How many local government KPIs are there?
There is no single fixed number, but ClearPoint's library organizes 143 commonly used local-government measures across 14 municipal functions — arts & culture, public works, finance, safety, and more — all of which map onto the five categories above. Most cities track far fewer than that: one or two strong KPIs per objective is the more common, more sustainable pattern.
Where does this data come from?
The ownership and staleness figures on this page come from ClearPoint's own platform data across 150+ cities and counties, drawn from a broader analysis of 20,582 strategic plans. The 143-measure library is a curated set of commonly used local-government KPIs compiled from ClearPoint's work with municipal clients since 2015.
Does city size affect KPI ownership rates?
Yes.
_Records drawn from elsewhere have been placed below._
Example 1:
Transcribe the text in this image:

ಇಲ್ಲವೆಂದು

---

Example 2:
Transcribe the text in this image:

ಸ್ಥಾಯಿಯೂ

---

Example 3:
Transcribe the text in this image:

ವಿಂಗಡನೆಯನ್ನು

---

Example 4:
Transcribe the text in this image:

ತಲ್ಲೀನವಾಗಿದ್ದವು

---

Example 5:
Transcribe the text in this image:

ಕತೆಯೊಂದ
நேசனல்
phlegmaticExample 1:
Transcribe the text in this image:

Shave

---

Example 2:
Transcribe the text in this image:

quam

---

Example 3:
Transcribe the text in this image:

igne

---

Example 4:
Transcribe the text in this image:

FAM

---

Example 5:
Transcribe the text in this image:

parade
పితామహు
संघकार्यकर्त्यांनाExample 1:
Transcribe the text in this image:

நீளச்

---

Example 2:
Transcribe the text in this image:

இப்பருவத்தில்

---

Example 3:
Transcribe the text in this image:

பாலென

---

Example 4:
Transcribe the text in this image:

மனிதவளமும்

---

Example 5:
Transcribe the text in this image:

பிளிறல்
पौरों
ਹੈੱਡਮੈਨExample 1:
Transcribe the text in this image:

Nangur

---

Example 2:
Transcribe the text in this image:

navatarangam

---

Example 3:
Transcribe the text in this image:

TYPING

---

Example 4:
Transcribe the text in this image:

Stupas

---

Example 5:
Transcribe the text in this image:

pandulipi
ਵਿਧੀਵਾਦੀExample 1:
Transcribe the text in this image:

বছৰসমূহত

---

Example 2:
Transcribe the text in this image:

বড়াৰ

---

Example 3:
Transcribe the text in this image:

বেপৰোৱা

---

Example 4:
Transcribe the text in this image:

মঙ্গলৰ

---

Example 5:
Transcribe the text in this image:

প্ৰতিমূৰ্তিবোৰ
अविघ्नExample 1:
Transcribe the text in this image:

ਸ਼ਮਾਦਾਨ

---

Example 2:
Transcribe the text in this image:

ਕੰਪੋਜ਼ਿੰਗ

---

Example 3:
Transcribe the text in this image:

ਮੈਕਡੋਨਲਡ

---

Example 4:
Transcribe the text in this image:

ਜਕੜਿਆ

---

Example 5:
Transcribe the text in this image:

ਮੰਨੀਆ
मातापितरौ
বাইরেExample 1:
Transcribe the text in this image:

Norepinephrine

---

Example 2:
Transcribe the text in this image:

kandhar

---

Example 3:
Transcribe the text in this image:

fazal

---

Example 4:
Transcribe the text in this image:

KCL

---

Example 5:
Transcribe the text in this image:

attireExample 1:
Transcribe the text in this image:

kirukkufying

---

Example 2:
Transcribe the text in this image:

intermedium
In a size-segmented cut of ClearPoint's research dataset, the smallest local governments left 80.5% of KPIs unowned, compared to 45.5% for mid-size governments and 54.7% for large ones. Measure staleness stayed flat around 45–52% regardless of size — smaller governments likely lack a dedicated performance-management role, rather than caring less about their KPIs.
Which cities publish their KPI dashboards publicly?
Cities including Bartlett TN, Germantown TN, Sugar Land TX, Fort Worth TX, and Olathe KS publish live, public-facing KPI dashboards powered by ClearPoint. Residents can see each focus area's status, drill into individual measures, and check when the data was last updated — which is itself a powerful accountability mechanism.
The takeaway
Five numbers will not run a city. But five numbers — one for service, one for money, one for efficiency, one for outcomes, one for the people behind it all — will tell you the truth, every week, while there is still time to act. The categories tell you what to watch. An owner makes it real. Start with five. Give each one a name.